By accident, and with no particular purpose in mind besides flitting madly from flower to flower like a honey bee on fast forward, ProfessorRoush randomly wandered later past the same 'Souvenir du President Lincoln' blossom and took another photograph at almost the same angle.  This one was taken at 6:44 p.m.  Look again at Mr.
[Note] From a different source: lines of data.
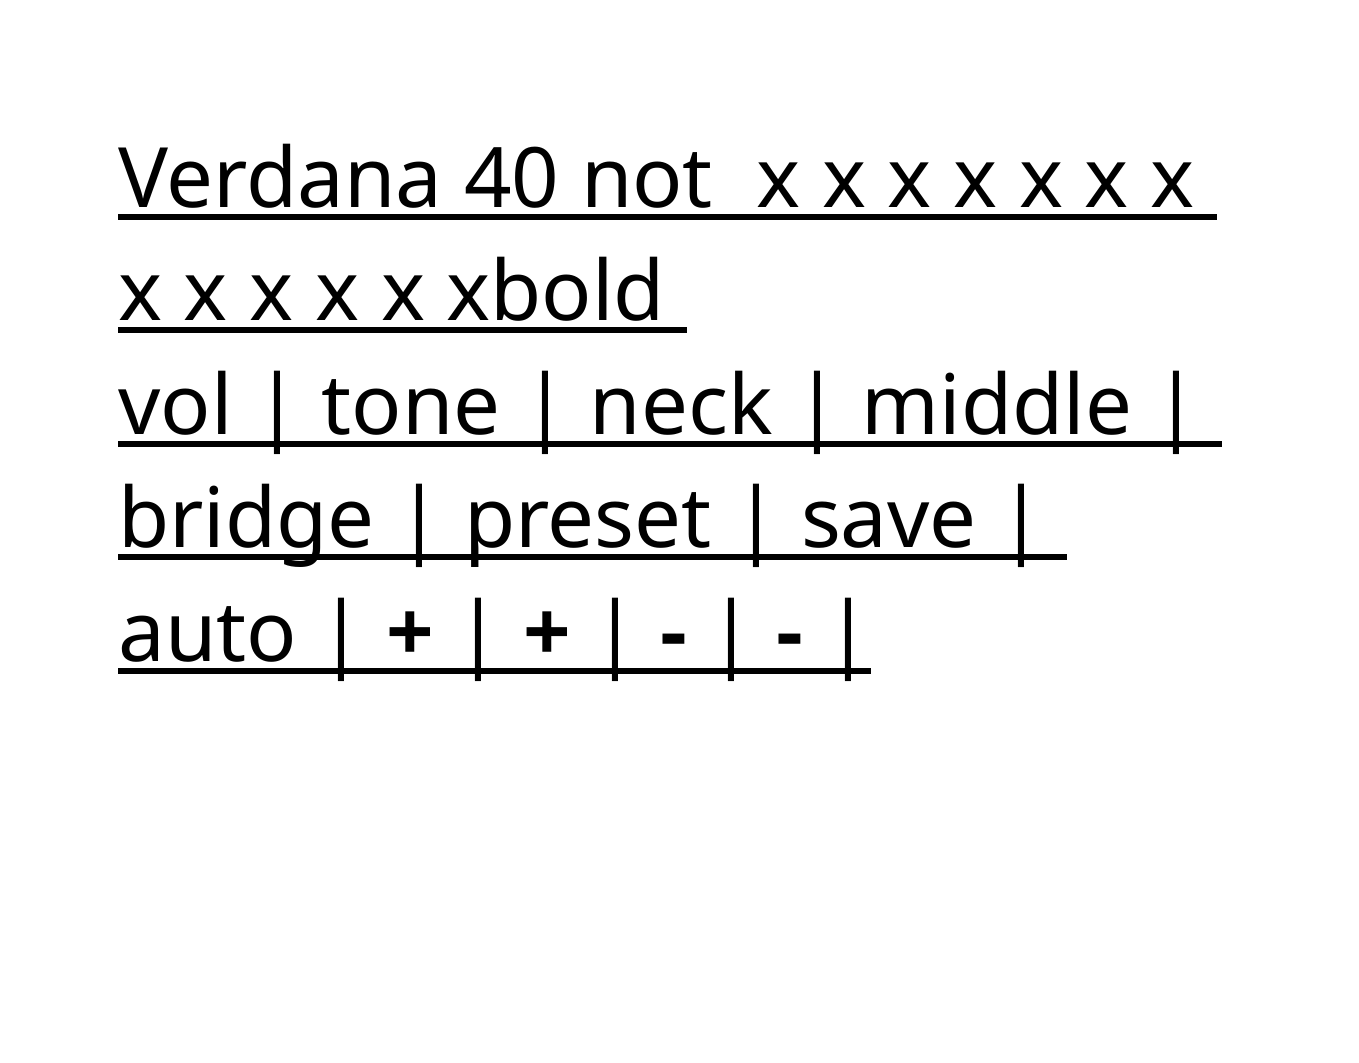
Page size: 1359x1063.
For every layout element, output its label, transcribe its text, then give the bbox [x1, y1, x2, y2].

text Verdana 40 not x x x x x x x x x x x x xbold [118, 118, 1240, 345]
text vol | tone | neck | middle | bridge | preset | save | auto | + | + | - | - | [118, 345, 1240, 686]
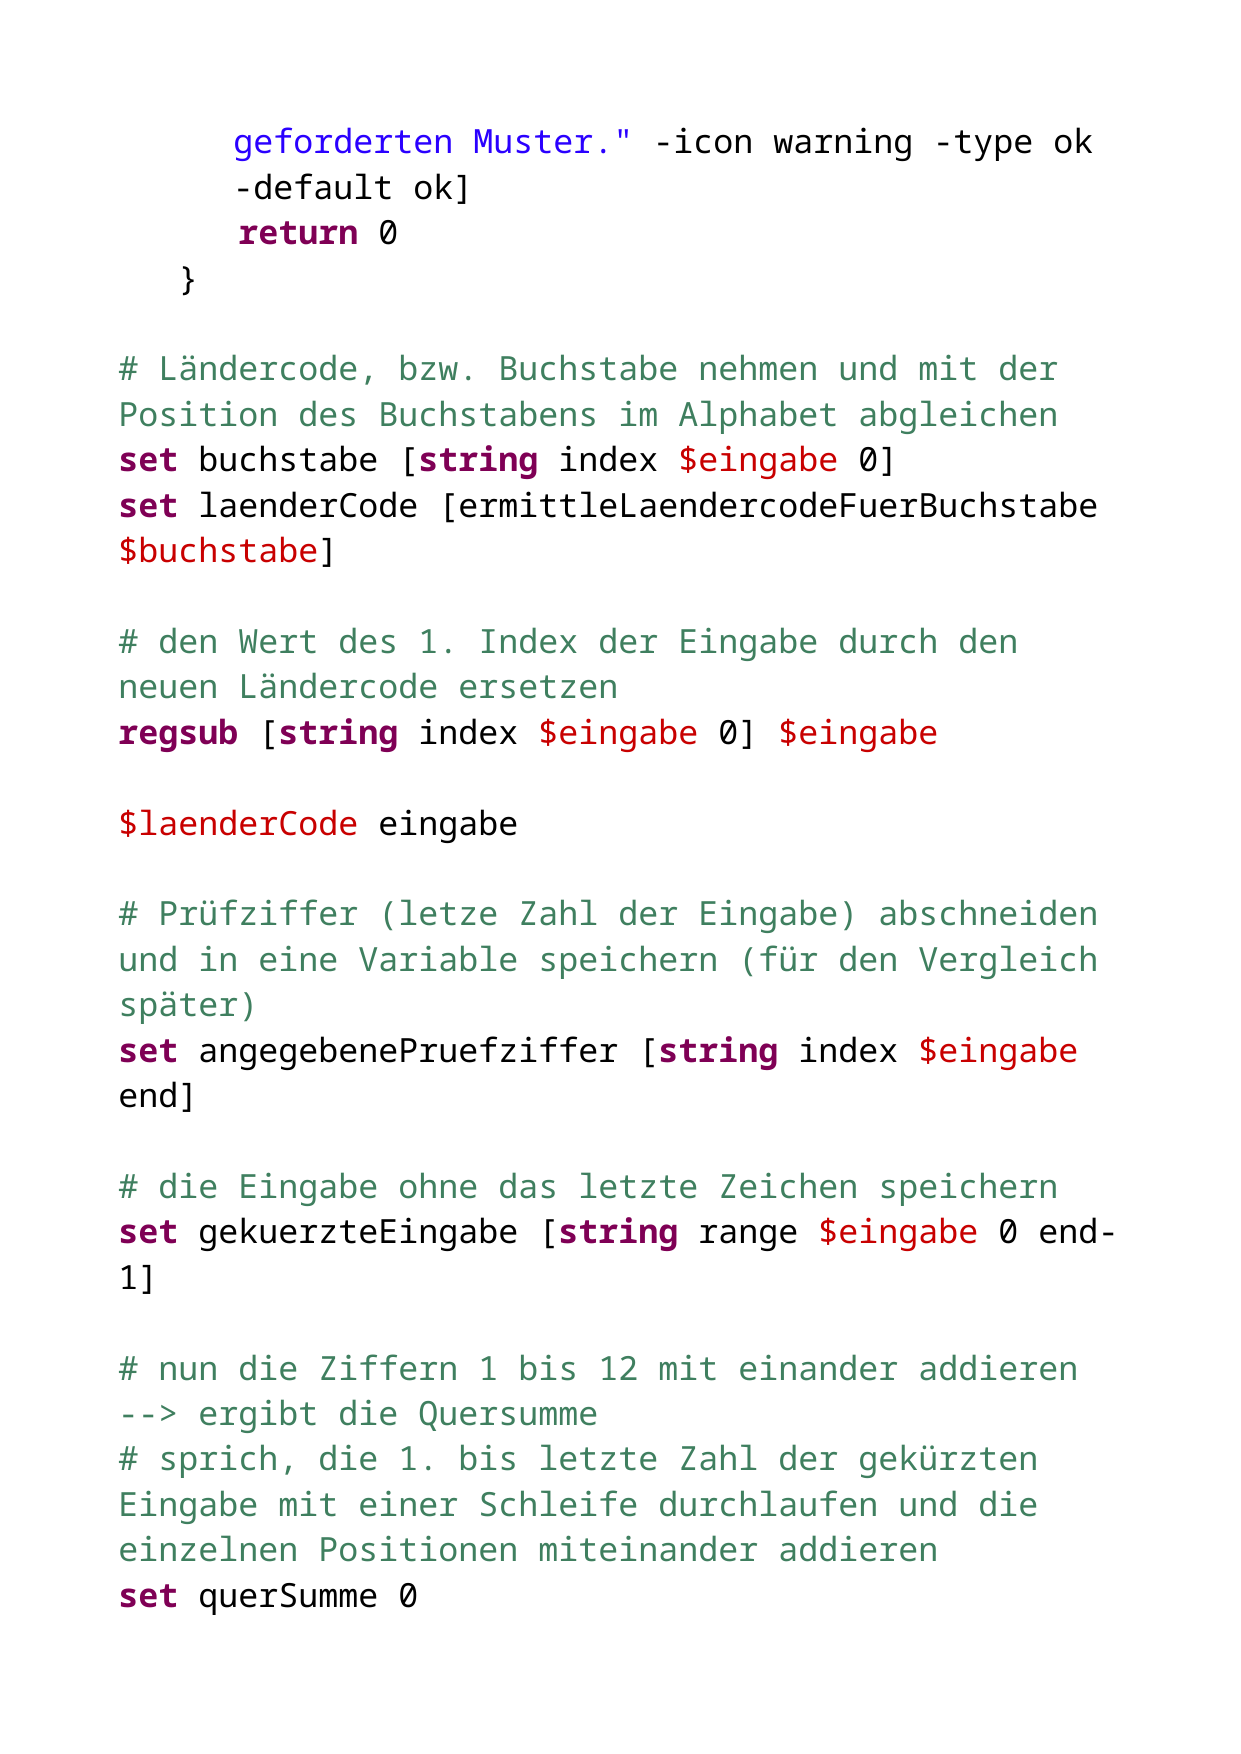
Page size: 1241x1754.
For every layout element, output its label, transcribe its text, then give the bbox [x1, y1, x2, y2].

text } [118, 254, 1122, 300]
text set buchstabe [string index $eingabe 0] [118, 436, 1122, 481]
text regsub [string index $eingabe 0] $eingabe [118, 708, 1122, 754]
text # sprich, die 1. bis letzte Zahl der gekürzten Eingabe mit einer Schleife durchlaufen und die einzelnen Positionen miteinander addieren [118, 1435, 1122, 1571]
text # Prüfziffer (letze Zahl der Eingabe) abschneiden und in eine Variable speichern (für den Vergleich später) [118, 890, 1122, 1026]
text # den Wert des 1. Index der Eingabe durch den neuen Ländercode ersetzen [118, 618, 1122, 708]
text set angegebenePruefziffer [string index $eingabe end] [118, 1026, 1122, 1117]
text set laenderCode [ermittleLaendercodeFuerBuchstabe $buchstabe] [118, 481, 1122, 572]
text return 0 [118, 209, 1122, 254]
text # Ländercode, bzw. Buchstabe nehmen und mit der Position des Buchstabens im Alphabet abgleichen [118, 345, 1122, 436]
text # die Eingabe ohne das letzte Zeichen speichern [118, 1163, 1122, 1208]
text # nun die Ziffern 1 bis 12 mit einander addieren --> ergibt die Quersumme [118, 1344, 1122, 1435]
text set querSumme 0 [118, 1571, 1122, 1617]
text set gekuerzteEingabe [string range $eingabe 0 end-1] [118, 1208, 1122, 1299]
text $laenderCode eingabe [118, 799, 1122, 845]
text geforderten Muster." -icon warning -type ok -default ok] [118, 118, 1122, 209]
Spider on the lower left of the bloom.

He doesn't seem to have moved very far, but he appears a little less distinct, doesn't he?  In closeup, you can now discern that he has captured a tiny green insect, one that I would naively call a "leafhopper" but I don't really know the genus.

Whatever the identity of this spider and insect, these photos pretty much sum up the microscopic war hidden within our gardens, don't they?  We lumbering apes think it's just all about color and growth and sex, but we too seldom get a glimpse beyond the veil like this one.  There are likely lots of lessons lurking in this unfolded drama, but ProfessorRoush has gained yet more evidence that a garden can ably manage to protect itself in the absence of synthetic insecticides.

If we could please keep this between us, however, I'd appreciate it.  Some of these roses come inside, hitchhikers and all, and Mrs. ProfessorRoush takes a dim view of even the most microscopic spiders on her kitchen countertops.